Managua ist, gerade auch der leuchtenden Plastikbäumchen wegen, bei Sergio Ramírez ein Ort des Bösen.
Repressionen in Nicaragua

Wenn ein Krimi zur Realität wird

Der Roman „Um mich weint niemand mehr“ des nicaraguanischen Schriftstellers Sergio Ramírez erschien im Oktober 2017. Jede und jeder erkannte im nicht näher vorgestellten Oligarchen die Figur des Präsidenten Ortega. Nun liegt ein Haftbefehl gegen den Autor vor.

Nicaragua-Freunde wissen, dass Sergio Ramírez, seinerzeit Vizepräsident der nicaraguanischen Revolution, vor allem Schriftsteller war und ist. Als im Wahljahr 1990 alles in Scherben fiel und die Comandantes, nach schamloser Aneignung des nationalen Reichtums, in die Opposition eintauchten, kehrte Sergio Ramírez, mit Unterbrechungen, zu seinem Schreibtisch zurück. Heute gehört er zu Lateinamerikas stärksten Romanautoren. – daher griffen wir gern nach seinem neuesten Werk: „Ya nadie llora para mí“ („Um mich weint niemand mehr“, Edition 8, Zürich).

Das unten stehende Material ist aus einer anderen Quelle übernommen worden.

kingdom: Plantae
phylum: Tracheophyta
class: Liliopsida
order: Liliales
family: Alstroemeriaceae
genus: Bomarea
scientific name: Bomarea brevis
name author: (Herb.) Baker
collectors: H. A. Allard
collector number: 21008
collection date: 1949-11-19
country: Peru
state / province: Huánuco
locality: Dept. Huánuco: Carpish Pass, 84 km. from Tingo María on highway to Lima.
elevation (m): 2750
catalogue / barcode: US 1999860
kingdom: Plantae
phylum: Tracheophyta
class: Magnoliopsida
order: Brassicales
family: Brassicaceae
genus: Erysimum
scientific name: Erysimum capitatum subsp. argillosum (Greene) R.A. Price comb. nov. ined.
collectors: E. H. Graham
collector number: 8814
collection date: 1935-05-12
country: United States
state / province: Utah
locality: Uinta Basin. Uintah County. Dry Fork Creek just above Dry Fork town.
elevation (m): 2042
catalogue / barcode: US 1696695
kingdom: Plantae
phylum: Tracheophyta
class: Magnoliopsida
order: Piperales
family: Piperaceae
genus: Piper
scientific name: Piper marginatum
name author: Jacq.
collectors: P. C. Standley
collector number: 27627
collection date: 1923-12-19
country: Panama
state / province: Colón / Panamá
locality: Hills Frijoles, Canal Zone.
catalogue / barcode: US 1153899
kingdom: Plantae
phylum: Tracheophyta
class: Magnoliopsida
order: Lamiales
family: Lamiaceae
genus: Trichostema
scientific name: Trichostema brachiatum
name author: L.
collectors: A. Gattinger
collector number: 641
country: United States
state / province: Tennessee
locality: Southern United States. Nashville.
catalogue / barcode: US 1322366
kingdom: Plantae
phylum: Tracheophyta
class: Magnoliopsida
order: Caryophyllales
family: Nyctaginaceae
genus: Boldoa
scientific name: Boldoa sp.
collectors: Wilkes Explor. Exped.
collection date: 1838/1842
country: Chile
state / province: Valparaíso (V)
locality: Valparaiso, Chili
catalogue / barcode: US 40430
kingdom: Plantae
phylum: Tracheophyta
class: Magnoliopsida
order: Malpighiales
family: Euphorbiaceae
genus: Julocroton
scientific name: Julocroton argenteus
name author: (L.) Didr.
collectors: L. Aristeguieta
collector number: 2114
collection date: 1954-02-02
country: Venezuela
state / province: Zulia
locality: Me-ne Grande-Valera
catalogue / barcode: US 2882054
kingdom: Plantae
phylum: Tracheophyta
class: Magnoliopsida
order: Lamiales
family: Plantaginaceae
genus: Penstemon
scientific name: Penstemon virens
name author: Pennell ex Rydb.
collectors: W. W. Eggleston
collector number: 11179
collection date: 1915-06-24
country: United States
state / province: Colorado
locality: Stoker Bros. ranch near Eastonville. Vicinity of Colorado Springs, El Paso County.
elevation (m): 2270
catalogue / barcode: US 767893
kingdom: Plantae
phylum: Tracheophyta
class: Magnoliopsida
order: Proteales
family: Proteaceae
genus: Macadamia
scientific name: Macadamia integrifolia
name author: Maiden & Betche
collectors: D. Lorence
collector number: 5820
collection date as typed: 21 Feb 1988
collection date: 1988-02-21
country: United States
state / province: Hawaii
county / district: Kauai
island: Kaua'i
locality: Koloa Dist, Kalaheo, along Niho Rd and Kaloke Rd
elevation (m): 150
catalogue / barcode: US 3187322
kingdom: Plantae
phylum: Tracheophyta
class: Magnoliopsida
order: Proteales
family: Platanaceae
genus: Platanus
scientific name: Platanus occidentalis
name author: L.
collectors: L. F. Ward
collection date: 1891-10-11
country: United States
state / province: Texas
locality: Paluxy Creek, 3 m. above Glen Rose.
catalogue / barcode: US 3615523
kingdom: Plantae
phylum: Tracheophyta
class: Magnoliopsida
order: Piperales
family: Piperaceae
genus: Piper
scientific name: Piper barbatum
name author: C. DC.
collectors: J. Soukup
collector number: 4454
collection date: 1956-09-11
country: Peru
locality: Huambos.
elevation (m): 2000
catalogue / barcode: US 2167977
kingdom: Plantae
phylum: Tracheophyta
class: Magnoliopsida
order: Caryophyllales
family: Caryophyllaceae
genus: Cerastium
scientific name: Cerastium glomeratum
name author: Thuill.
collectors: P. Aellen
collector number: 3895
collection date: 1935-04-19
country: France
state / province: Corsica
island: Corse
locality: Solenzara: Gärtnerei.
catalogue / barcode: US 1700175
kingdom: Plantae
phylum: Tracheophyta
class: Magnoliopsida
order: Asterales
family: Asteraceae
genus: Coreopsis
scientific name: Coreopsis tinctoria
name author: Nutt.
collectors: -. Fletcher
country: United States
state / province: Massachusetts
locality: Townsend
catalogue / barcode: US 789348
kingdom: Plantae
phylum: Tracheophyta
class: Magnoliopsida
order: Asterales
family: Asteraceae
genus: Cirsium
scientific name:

Einem unbedarften Leser mag diese etwas burschikose Geschichte, von vergnüglich ordinären Einflüsterungen eines Freundes aus dem Jenseits eingefasst, merkwürdig erscheinen. Ja, ein Kritiker könnte sogar einwerfen, hier handle es sich um die Paraphrase eines Raymond-Chandler-Krimis: Der stinkreiche, sportlich fitte Oligarch des Landes beauftragt den beinamputierten Dolores Morales, einen nach revolutionärer Vergangenheit verarmten Privatdetektiv, mit der Suche nach der verschwundenen Adoptivtochter aus dem wie ein Bunker abgeschirmten Präsidentensitz. Das ruft den misstrauischen Geheimdienst-Chef Tongolele auf den Plan, von dem alle wissen, dass er Verdächtige rasch zum Gestehen bringt, indem er ihnen „die Scheiße aus dem Körper prügeln lässt“. Im Laufe der doppelt eingefädelten Recherche stellt sich heraus, dass der Oligarch seine minderjährige Adoptivtochter als Sexsklavin hält.